Genova, mafia: codici cinesi criptati per organizzare traffico droga
di Redazione
Gli indagati si sono tutti avvalsi della facoltà di non rispondere
Per organizzare il traffico di droga dal Sudamerica alla Liguria, Gabriele Silvano, l'imprenditore arrestato insieme al boss mafioso Salvatore Mario Lo Piccolo e altre quattro persone, aveva attivato un canale di trasferimento fondi tramite una rete cinese che operava tramite codici criptati. L'inchiesta, condotta dalla Direzione Investigativa Antimafia (DIA) di Genova e coordinata dalla PM Monica Abbatecola, ha fatto emergere dettagli su questo sofisticato sistema di movimentazione del denaro.

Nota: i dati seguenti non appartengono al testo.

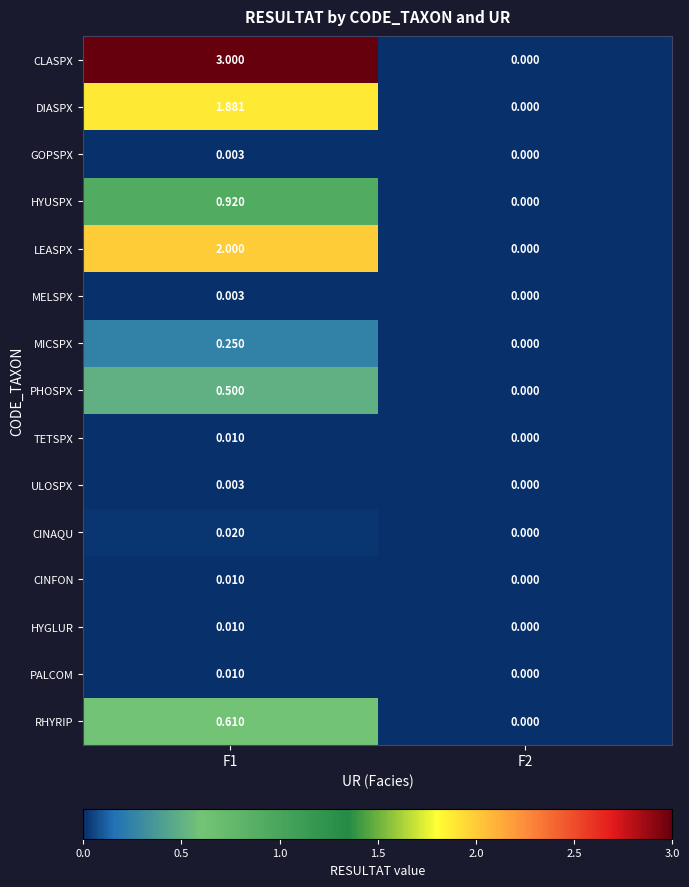

Which category has the highest value across all series?

F1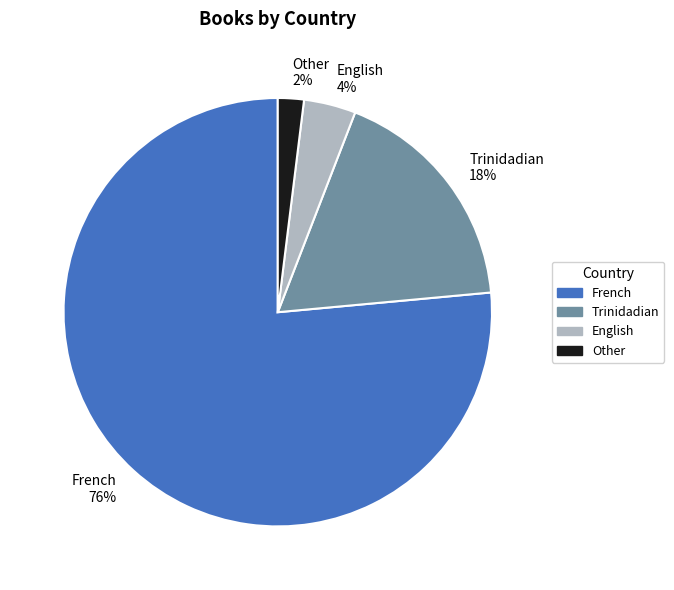

Is there a majority slice in this chart?

Yes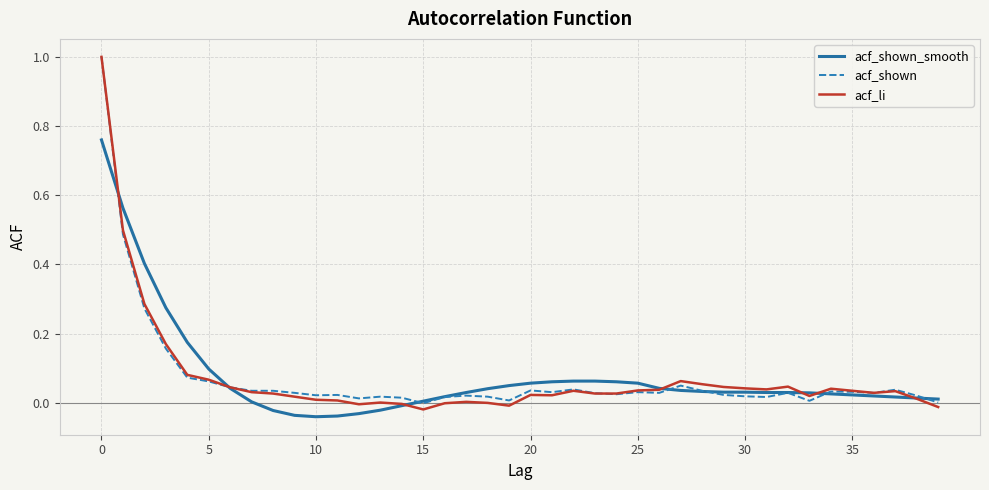

What is the highest value of the acf_li series?

1.0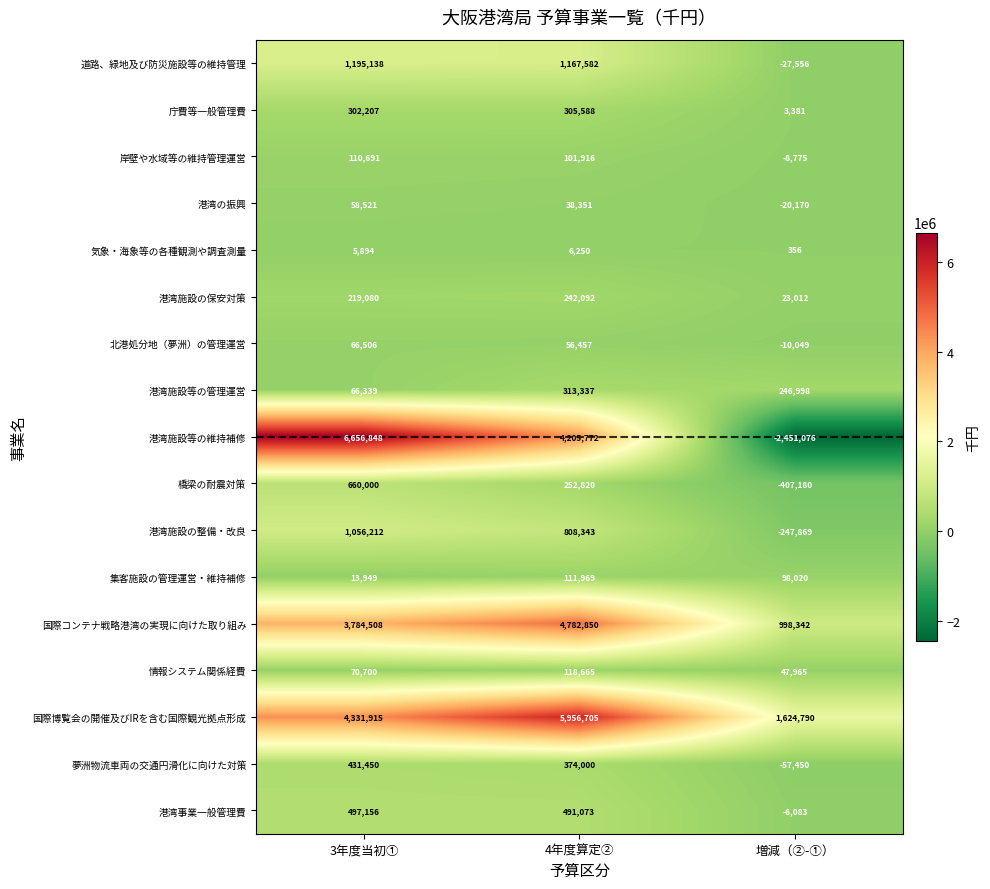

The 港湾施設等の維持補修 series shows 4205772 at 4年度算定②. True or false?

True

Interrogatori - Nel corso dell'interrogatorio di garanzia, tutti gli arrestati hanno scelto di avvalersi della facoltà di non rispondere, compreso l'avvocato indagato per favoreggiamento, assistito dai legali Stefano Savi e Stefano Bonanni. Silvano, difeso dall'avvocato Nicola Scodnik, è accusato di trasferimento fraudolento di valori con l'aggravante di aver agevolato la cosca mafiosa Tommaso Natale di Palermo, alla quale Lo Piccolo apparteneva (difeso dall’avvocata Laura Razetto). A Silvano si contestano anche estorsione nei confronti della ex moglie, il possesso di quattro pistole e 500 proiettili, oltre alla gestione di un traffico di cocaina insieme a Enrico Bomarsi (difeso dall'avvocato Giuseppe Sciacchitano), il colombiano John Harold Ordonez Garcia (avvocato Mario Iavicoli), e i fratelli ecuadoriani Boris e Victor Maruri Moreira.
Indagini - Secondo le indagini, per trasferire circa 600.000 euro destinati al traffico di droga, il gruppo faceva affidamento sul sistema del “bancario parallelo” fornito dall’organizzazione cinese, come riportato nel provvedimento del giudice Paola Faggioni che ha disposto gli arresti. Questo metodo garantiva trasferimenti sicuri e riservati di denaro all’estero, grazie alla sua totale mancanza di tracciabilità. Il procedimento prevedeva la consegna di contante a un intermediario designato, che poi provvedeva a trasferire i fondi. Gli acquirenti ricevevano un codice (token) che corrispondeva alla serie alfanumerica di una banconota, il cui pagamento veniva confermato con un documento manoscritto controfirmato dall’intermediario.